TJ de São Paulo analisa recurso em disputa milionária entre Cristiano Zanin e sogro

A 1ª Câmara Reservada de Direito Empresarial do Tribunal de Justiça de São Paulo (TJ-SP) vai analisar um recurso em uma disputa milionária entre o ministro do Supremo Tribunal Federal (STF) Cristiano Zanin e o sogro, o advogado Roberto Teixeira. O embate envolve a divisão de lucros e a transferência de imóveis de um escritório de advocacia que foi comandado pelos dois ao lado de Valeska Zanin Martins, mulher do ministro.

O processo teve início na 7ª Vara Cível do TJ-SP. Em setembro de 2025, o juiz Ricardo Augusto Ramos julgou a ação improcedente e encerrou o caso ao reconhecer a prescrição. Para o magistrado, os fatos questionados ocorreram entre 2013 e 2014 e não podem mais ser desconstituídos passados mais de 10 anos.

O Estadão tenta contato com o gabinete do ministro no STF e os escritórios Zanin Martins Advogados e Teixeira, Quattrini & Silvio Rocha Escritórios Associados para solicitar manifestação.

Na ação, Roberto Teixeira sustentou que atos praticados no antigo escritório da família, então chamado Teixeira Martins Advogados, teriam sido simulados para beneficiar as filhas e o genro. Segundo ele, a distribuição desigual de lucros e a doação em pagamento de imóveis teriam funcionado como uma espécie de “partilha-testamento” informal, antecipando a divisão de seu patrimônio ainda em vida.
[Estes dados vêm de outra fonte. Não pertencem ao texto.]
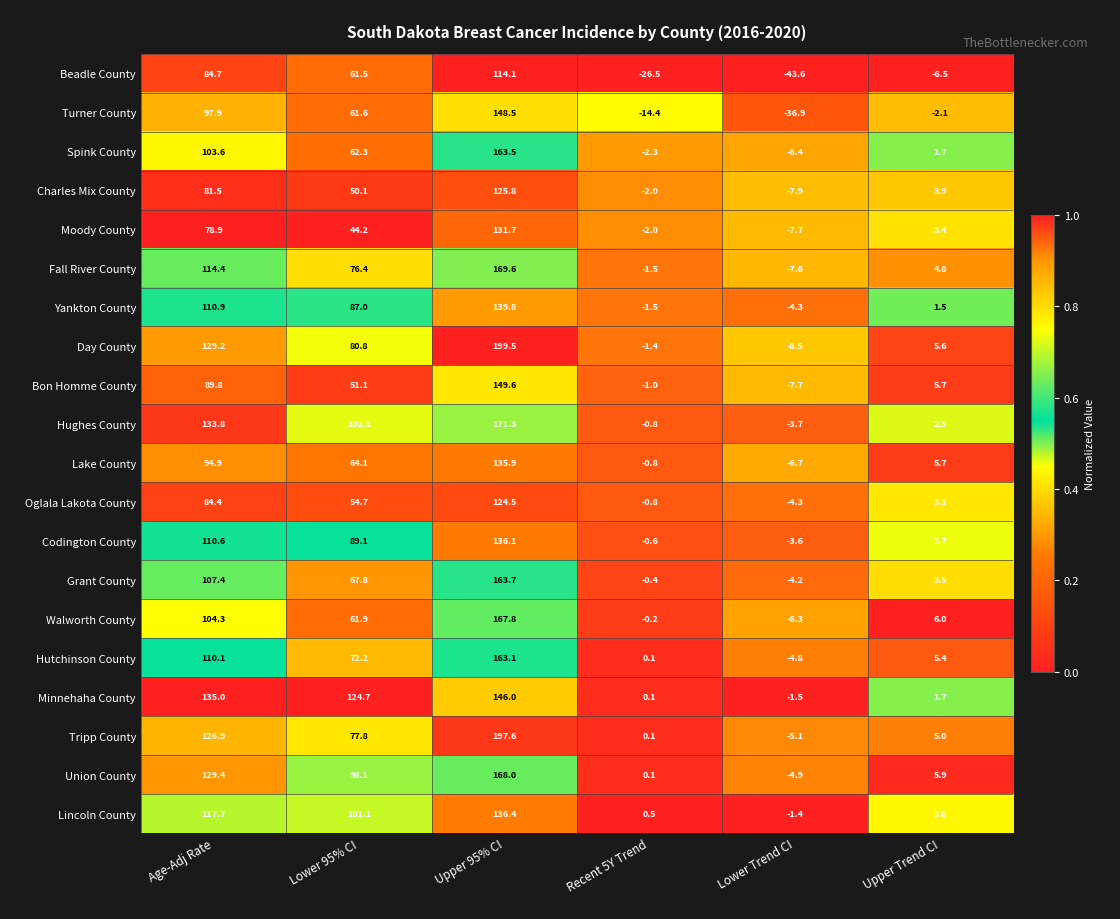

The Fall River County series shows 76.4 at Lower 95% CI. True or false?

True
O advogado afirmou que, embora detivesse 55% das cotas da sociedade à época, teria sido preterido na distribuição de imóveis avaliados em mais de R$ 5 milhões, enquanto as filhas, Valeska Zanin Martins e Larissa Teixeira Quattrini, ficaram com metade da propriedade desses bens. Teixeira também alegou que continuou usufruindo dos imóveis e de seus rendimentos, o que, em sua versão, reforçaria o caráter apenas aparente das operações.

Na sentença, o juiz rejeitou essa narrativa. Destacou que os imóveis não integravam o patrimônio pessoal do autor, mas pertenciam à sociedade de advogados, o que inviabilizaria juridicamente a tese de partilha de herança. Para o magistrado, o centro da controvérsia era uma deliberação societária sobre distribuição de lucros, e não um negócio sucessório disfarçado.

Outro ponto central da decisão foi o tempo decorrido. O juiz ressaltou que a ação só foi ajuizada em 2024, mais de uma década depois dos atos questionados, e que a alegação de nulidade por simulação não pode ser usada para perpetuar disputas sobre negócios cujos efeitos já se consolidaram. Por isso, reconheceu a prescrição da pretensão.

A sentença também afastou a tentativa de atribuir má-fé aos réus. Segundo o magistrado, todos os envolvidos são advogados experientes, plenamente capazes e conscientes dos efeitos jurídicos dos atos praticados. Ele ainda apontou contradição na conduta do autor, ao tentar anular negócios que ajudou a estruturar.

“Não há como reconhecer eventual vício no negócio jurídico atacado, tendo em vista que foi celebrado entre pessoas maiores e capazes, não havendo um indício sequer de que estavam alheias às suas faculdades mentais à época do negócio jurídico questionado, cabendo asseverar que se tratam de advogados e possuem o mais vasto conhecimento jurídico de seus atos”, escreveu o juiz.

Com o recurso apresentado, o caso agora será analisado pela segunda instância do Tribunal de Justiça de São Paulo.